The agreement comes with considerable future costs, warn the authors. It binds the fund to industry sales and makes it difficult for Mexico to enact stricter controls in future. It also provides the industry with an opportunity to improve its public image.
"We are concerned that this agreement is yet another example of industry efforts to seek voluntary agreements rather than endure effective government legislation as required by the FCTC," say the authors. "We urge Mexico to reconsider its pact with the tobacco industry and caution other nations against following its example."

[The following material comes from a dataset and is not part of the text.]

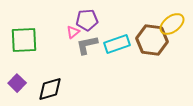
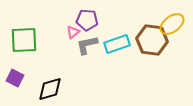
purple pentagon: rotated 10 degrees clockwise
purple square: moved 2 px left, 5 px up; rotated 18 degrees counterclockwise
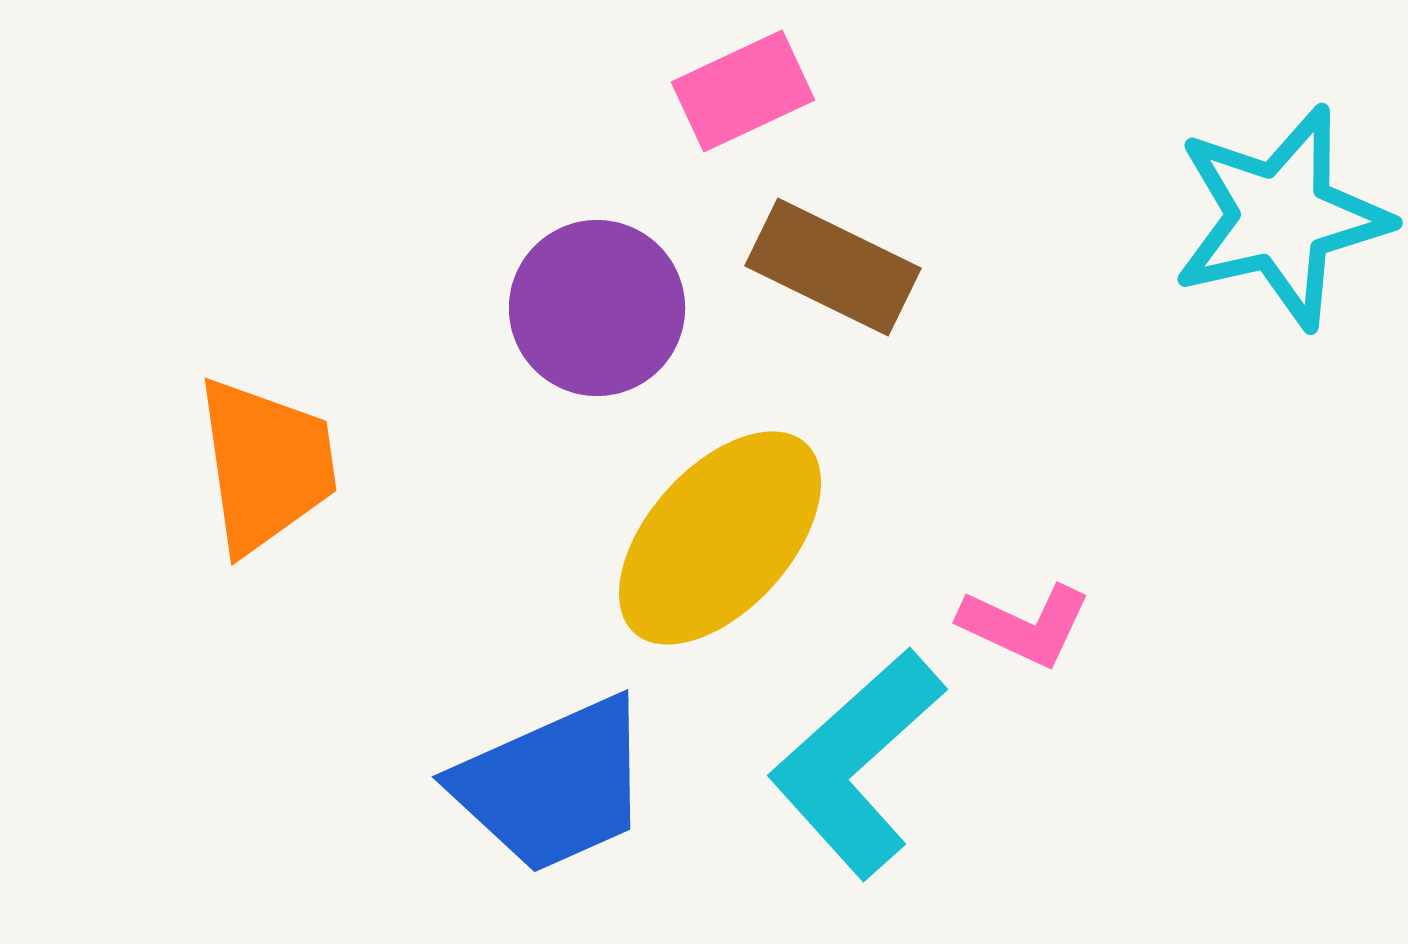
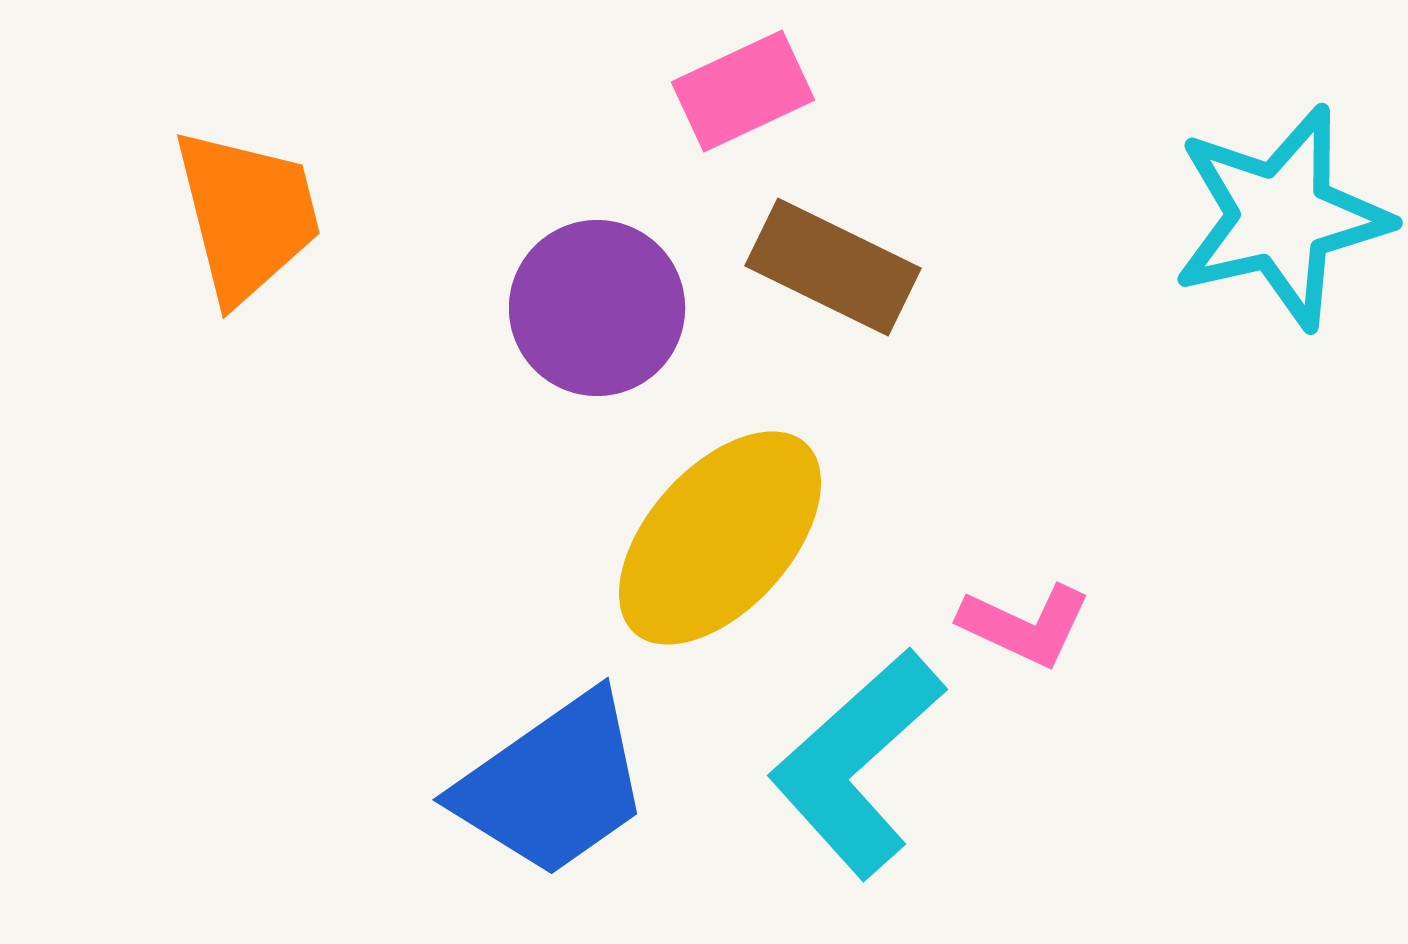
orange trapezoid: moved 19 px left, 250 px up; rotated 6 degrees counterclockwise
blue trapezoid: rotated 11 degrees counterclockwise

Another article analyses British American Tobacco's erosion of health legislation in Uzbekistan. Using corporate documents, the authors show how BAT overturned legislation that banned advertising and smoking in public places as part of its investment conditions.
After the deal, tobacco advertising in Uzbekistan became ubiquitous, they write. Tobacco consumption has reportedly increased by 7% to 8% annually, primarily among young people, and cigarette sales rose by over 50% between 1990 and 1996. By 1999, BAT had achieved a market share of over 70%.
Documents suggest that such policy influence has not been confined to Uzbekistan. Safeguards are needed to prevent transnational tobacco companies influencing health policy when investing in low income countries, they conclude.
These experiences, as well as those in other developing countries, show that the tobacco industry has adapted to changing circumstances with ever more sophisticated strategies to protect its profits and forestall meaningful tobacco control legislation, argue Professor Stanton Glantz and Ernesto Sebrie in an accompanying editorial.
Seductive deals like the one in Mexico are incompatible with the FCTC, yet the WHO has not said whether the agreement violated the treaty. Failing such action, the multinational tobacco companies will replicate the Mexican agreement elsewhere, creatively using the Framework to consolidate their position and undermine global tobacco control, they warn.
BMJ Editor, Fiona Godlee adds: "It is depressing to hear from Ernesto Sebrie and Stanton Glantz that WHO has been silent about countries that fail to honour its framework convention on tobacco control. WHO took a brave stand a few years ago in facing up to its own tobacco links. Now is the time for WHO to speak out again."